Message Send Failure
2019-05-27, Allen, Jamie, Garnicnig, Bernhard
Message Send Failure is collaborative writing, messaging and texting on the topic of the iterative misfires, cyclical catastrophes and the perilous, treacherous pathways, breakdowns and breakthroughs of meaning we embark on every day. With Bernhard Garnicnig, it begins with a sense we have all had of how miraculous it is that anyone succeeds in communicating anything, ever. Our modern-day incantations of digital communication, these necessary methods, are the magical cornerstones of an edifice of economies, social systems, personal relations, friendships, societies, beliefs and philosophies. We are tested and fail before Hermes, the messenger of the gods, as we demand proof of one another’s faith, belief and trust, falling short with every badly penned email or miss-sent misread or misunderstood iMessage. We strive toward the integrity of intention, but don’t always hit the mark. As goes the relativizing liberation of “not crying over spilt milk”, so goes the invocation of cali-fornicative technologies to fail early, fail often and profit from these failure. “Progress” these days means to project projects, cantilever life, unreservedly and constantly risk to fail. And with the crash and burn comes a freeing clearing, a conjoined with an imperative to “emerge from the ashes”, together, to revel in misunderstanding one another.
Impossible Escapes
2017, Greiner-Petter, Moritz, Allen, Jamie
Impossible Escapes is an escape and evasion map publication developed and distributed in collaboration with Neural magazine and transmediale festival Berlin. The project addresses illusive tendencies to escape – be it from technology, society, or earth – and gathers various strategies of how to handle this most modern impetus of escaping. Technoculture promises many ways out of our problematic modernity and we keep running away from ourselves in iteration. But it is more than doubtful, that escape is truly possible – or desirable. How can we nevertheless value the benefits of escape as a temporary gesture, movement or process? What might be forms of effective everyday micro-escapes? And what could be alternative notions and attitudes to confront our problems?
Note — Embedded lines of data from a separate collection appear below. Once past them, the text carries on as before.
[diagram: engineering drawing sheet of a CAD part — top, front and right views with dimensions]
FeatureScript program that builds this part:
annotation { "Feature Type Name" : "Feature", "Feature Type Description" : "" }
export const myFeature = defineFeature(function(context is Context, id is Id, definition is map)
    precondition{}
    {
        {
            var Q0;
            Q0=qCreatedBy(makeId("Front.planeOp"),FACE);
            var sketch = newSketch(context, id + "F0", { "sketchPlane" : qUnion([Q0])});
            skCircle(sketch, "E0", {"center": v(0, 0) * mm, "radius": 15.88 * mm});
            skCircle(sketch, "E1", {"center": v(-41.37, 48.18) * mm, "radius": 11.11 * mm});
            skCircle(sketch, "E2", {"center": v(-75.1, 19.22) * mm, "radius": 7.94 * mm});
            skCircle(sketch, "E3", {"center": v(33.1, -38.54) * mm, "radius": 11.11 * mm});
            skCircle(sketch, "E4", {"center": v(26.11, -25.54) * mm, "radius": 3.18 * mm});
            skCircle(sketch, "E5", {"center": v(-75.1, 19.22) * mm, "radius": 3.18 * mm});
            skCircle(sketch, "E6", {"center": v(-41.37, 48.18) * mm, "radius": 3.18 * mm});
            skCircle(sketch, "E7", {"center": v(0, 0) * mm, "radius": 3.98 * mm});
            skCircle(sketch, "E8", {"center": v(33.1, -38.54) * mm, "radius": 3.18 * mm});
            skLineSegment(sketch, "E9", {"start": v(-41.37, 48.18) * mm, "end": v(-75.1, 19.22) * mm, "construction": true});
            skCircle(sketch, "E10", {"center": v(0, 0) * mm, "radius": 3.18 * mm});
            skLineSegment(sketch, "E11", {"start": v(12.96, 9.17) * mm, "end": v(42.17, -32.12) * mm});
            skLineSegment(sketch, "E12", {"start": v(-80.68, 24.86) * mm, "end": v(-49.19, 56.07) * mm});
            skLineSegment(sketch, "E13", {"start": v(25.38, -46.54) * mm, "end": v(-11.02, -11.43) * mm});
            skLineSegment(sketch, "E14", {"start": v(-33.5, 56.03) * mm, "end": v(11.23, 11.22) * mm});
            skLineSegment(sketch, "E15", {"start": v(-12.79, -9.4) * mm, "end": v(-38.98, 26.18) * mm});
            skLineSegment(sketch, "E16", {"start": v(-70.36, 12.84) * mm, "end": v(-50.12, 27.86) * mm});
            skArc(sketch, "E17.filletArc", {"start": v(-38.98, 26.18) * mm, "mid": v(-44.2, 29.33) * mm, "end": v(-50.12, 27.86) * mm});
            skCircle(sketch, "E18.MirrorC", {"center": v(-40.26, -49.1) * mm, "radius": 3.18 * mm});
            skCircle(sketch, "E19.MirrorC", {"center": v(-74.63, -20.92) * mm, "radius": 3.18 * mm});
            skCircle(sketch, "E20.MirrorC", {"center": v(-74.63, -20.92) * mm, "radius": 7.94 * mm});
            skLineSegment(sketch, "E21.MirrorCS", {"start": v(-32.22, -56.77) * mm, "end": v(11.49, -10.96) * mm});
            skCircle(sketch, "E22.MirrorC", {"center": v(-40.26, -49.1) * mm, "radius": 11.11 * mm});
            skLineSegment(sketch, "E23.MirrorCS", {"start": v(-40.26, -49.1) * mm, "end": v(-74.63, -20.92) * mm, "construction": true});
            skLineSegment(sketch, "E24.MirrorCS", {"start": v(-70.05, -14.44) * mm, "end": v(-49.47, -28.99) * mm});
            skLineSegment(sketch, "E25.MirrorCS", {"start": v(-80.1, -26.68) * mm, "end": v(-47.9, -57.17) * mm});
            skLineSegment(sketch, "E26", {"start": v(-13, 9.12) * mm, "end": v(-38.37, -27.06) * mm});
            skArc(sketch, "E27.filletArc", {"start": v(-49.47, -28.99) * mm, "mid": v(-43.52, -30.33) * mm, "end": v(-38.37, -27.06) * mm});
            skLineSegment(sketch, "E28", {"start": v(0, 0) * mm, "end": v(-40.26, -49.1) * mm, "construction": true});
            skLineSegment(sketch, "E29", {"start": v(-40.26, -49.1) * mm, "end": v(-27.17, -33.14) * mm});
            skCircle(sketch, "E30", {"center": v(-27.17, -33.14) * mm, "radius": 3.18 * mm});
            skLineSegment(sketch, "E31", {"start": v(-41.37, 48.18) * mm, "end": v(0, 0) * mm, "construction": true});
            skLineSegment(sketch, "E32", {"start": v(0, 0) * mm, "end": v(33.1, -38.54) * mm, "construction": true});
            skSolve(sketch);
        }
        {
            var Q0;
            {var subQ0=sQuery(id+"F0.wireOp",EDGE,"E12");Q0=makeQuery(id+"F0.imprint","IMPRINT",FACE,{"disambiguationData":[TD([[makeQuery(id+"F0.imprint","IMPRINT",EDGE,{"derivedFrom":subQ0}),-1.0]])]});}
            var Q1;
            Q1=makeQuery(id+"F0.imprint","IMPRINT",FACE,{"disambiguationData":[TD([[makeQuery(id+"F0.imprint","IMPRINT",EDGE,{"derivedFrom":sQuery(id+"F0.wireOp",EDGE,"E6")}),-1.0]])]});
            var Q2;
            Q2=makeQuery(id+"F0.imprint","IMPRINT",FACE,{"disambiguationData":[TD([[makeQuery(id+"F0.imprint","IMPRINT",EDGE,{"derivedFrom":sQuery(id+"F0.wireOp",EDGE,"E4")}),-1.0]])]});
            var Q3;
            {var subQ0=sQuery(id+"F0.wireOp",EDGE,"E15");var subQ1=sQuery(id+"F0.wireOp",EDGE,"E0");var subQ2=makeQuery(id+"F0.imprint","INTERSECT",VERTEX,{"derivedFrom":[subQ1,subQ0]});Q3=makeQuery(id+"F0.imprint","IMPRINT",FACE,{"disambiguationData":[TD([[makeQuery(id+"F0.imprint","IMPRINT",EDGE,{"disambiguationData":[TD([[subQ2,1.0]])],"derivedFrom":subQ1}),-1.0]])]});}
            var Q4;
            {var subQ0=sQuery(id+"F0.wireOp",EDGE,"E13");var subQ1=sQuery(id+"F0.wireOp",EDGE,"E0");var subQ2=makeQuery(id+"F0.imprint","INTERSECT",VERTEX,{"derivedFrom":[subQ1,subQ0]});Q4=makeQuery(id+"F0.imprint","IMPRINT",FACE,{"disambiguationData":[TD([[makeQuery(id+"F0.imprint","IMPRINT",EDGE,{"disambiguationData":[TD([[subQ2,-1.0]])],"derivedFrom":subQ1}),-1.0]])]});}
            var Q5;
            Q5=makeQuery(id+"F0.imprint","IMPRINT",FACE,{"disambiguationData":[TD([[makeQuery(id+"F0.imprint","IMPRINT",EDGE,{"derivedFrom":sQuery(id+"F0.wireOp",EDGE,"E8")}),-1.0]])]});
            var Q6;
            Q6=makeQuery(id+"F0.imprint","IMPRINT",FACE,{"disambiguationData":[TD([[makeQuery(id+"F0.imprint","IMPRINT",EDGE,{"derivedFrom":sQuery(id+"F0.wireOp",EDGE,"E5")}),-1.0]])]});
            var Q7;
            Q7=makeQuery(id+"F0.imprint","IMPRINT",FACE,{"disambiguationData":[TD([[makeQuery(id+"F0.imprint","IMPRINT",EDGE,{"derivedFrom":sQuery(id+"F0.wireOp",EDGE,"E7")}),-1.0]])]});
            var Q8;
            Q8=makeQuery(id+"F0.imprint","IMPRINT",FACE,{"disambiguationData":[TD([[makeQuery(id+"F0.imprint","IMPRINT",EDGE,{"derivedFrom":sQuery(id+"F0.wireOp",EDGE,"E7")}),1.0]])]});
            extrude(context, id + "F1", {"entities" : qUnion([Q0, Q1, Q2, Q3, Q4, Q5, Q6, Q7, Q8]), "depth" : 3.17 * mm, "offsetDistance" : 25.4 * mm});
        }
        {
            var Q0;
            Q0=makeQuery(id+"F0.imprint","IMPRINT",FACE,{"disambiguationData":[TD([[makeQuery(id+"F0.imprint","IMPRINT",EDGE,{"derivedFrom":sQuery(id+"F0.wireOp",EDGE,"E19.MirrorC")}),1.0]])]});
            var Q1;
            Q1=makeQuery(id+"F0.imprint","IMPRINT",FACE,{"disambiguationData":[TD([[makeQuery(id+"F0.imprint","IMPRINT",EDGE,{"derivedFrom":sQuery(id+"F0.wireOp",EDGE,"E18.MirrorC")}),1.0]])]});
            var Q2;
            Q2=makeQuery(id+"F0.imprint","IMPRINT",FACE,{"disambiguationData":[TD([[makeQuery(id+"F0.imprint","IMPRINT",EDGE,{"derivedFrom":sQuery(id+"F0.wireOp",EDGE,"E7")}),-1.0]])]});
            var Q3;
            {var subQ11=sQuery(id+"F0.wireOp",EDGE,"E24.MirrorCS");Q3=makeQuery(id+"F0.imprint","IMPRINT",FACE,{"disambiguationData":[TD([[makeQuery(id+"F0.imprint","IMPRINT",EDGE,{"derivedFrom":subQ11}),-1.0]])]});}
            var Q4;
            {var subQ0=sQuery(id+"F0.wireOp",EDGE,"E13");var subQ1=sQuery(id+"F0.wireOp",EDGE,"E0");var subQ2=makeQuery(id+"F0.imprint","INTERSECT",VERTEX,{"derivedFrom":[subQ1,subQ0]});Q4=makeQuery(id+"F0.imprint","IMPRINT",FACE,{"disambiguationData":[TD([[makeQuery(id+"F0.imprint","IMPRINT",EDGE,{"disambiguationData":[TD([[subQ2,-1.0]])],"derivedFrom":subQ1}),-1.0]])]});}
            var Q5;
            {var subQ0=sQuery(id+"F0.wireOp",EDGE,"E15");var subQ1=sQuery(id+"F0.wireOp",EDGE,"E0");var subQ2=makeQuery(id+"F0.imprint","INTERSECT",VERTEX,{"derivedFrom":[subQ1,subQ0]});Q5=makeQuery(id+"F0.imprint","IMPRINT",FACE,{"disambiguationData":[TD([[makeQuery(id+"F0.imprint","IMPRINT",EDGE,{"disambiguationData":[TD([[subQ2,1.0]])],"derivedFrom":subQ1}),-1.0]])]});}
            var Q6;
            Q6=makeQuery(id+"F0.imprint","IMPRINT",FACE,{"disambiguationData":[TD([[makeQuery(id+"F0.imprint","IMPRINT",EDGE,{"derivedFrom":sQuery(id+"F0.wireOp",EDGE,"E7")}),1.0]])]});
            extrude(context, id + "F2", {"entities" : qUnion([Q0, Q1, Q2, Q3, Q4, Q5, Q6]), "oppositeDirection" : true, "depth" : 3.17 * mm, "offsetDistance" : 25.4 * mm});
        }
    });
The map publication was exclusively distributed through special editions of Neural magazine’s issue 56 (which also features an essay about the project) as well as throughout the 2017 anniversary edition of transmediale festival “ever elusive” in Berlin. As part of the festival program, three parallel workshop sessions took place at different exits of Haus der Kulturen der Welt, the festival’s venue. The workshop was concluded by a field trip around the building, led by invited artist Leanne Wijnsma, who has made digging tunnels an essential part of her artistic practice.